All Pentecostal believers should understand the relation of the Holy Spirit to the death of Christ.  The cross is the basis of the Holy Spirit’s operations.  Christ’s death on the cross makes possible the gift of the Spirit, as it is written, “Christ hath redeemed us from the curse of the law, being made a curse for us – that we might receive the promise of the Spirit through faith.”  Gal. 3:13, 14.  “Calvary and Pentecost are inseparable.  Calvary always sends a man on to Pentecost; Pentecost is always sending a man back to Calvary.  The man who stops at Calvary arrests the plan of God.  That is to say, if a man is merely satisfied with forgiveness of sins, and wants nothing more, he has an arrested life and the plan of God has come to a stop; but the man who stops at Pentecost and does not continually go back to Calvary is defeating the purpose of God.  You can never know the power of Pentecost unless the power of the cross is working in you.”

The baptism of the Holy Spirit is a very necessary and important crisis in a Christian’s life, because it makes the transition from the natural to the spiritual plane.  The measure of the Spirit received in the beginning depends entirely upon the intelligent cooperation of the believer, not only up to the time he begins to speak in tongues, but right on until he is satisfied that the Lord has accomplished His purpose in the initial infilling.  It is the speaking in tongues that liberates the human spirit, which at this point has been filled with the Holy Ghost for the first time, that results in the overflow of praise and adoration in other tongues unto God.  This is the fulfilling of John 7:38 wherein we read, “Out of his innermost being shall flow rivers of living water.”  The Spirit is now open to God for the first time, and the greater the flow of tongues, the greater the joy and abandonment to the Holy Spirit.

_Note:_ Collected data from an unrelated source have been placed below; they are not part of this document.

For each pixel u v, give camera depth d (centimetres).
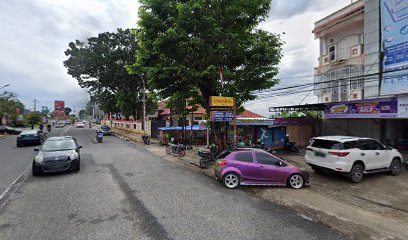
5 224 494
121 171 1007
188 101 1440
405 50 1057
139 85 3828
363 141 882
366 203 654
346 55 1496
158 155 1519
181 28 1012
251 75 1114
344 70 1452
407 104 1019
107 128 3466
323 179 900
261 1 1077
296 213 566
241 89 1160
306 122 1741
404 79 1058
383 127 1334
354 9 1406
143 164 1184
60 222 503
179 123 3134
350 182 857
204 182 845
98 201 630
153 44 1009
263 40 1143
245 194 709
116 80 3681
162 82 1121
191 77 1054
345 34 1509
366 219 538
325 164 863
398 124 1371
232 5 1056
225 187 779
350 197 704
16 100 5759
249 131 1723
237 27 1127
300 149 1684
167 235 448
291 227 489
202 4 977
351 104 1262
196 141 2270
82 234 451
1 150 1725
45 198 653
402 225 510
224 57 1098
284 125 1705
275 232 465
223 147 1215
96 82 3972
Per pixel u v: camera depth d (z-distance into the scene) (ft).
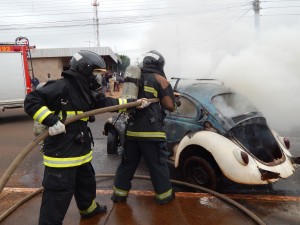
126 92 12.78
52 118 9.14
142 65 13.34
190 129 15.71
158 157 12.85
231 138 14.47
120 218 12.19
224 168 13.69
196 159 15.02
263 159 14.66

All that the believer can realize at this first infilling is of the greatest value in the after life and ministry.  Consequently, Christian workers should never try to help seekers through into the baptism, only as the Holy Spirit may definitely lead them.

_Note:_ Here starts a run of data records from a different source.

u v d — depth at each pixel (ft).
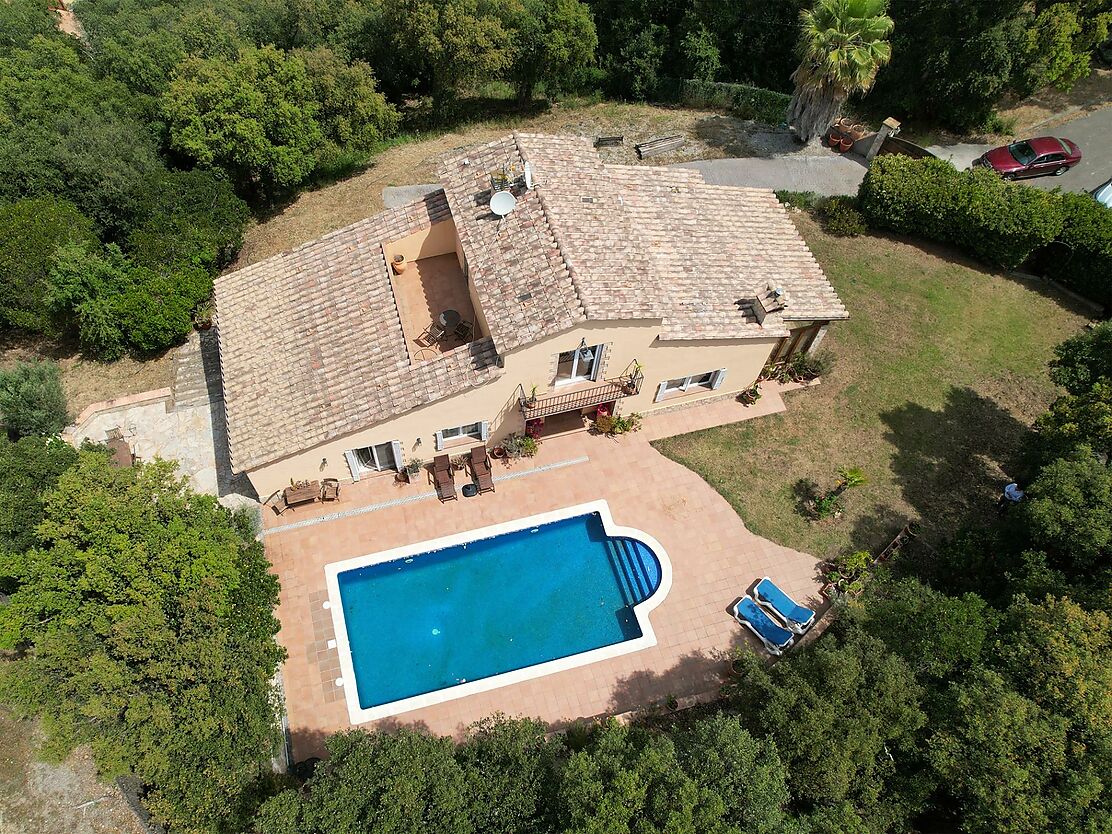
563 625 74.13
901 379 95.04
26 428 84.23
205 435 88.02
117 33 161.99
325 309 85.25
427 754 48.60
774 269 89.35
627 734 55.88
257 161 120.47
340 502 81.82
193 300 97.91
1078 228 100.78
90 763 61.31
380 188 130.21
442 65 146.51
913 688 53.93
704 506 82.69
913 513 82.53
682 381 88.28
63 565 54.95
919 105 138.82
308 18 160.66
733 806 44.96
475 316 88.17
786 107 141.28
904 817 51.67
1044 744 48.78
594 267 75.41
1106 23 123.54
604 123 147.54
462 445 84.43
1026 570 65.46
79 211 108.68
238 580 61.31
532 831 45.24
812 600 75.82
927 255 111.34
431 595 75.61
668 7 161.38
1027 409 92.32
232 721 53.72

There is another matter which should be mentioned wherein care should be exercised when one is seeking the baptism and begins to speak in tongues.  This is the place where the worker should be very careful and not talk in tongues in he hears the seekers saying the same words after him.  The Lord gives to each baptized saint his own individual utterance.  Any notion on the part of the worker that he can help the recipient to get the language by a continual talking in tongues himself is a misconception.

The risen Lord is THE BAPTIZER, and does not need any human assistance.  Too often the touch of the hand on the seeker or even the sound of the voice of a nearby worker will check the work of the Lord.  For these reasons and others which might not be mentioned, it is easy to see the harm that is done in interfering with the work of the Lord when He is baptizing a believer into the Holy Ghost.  It is the worker’s business to stand near by the seeker in prayer and praise, and offer whatever assistance the seeker may request or discern by the Spirit.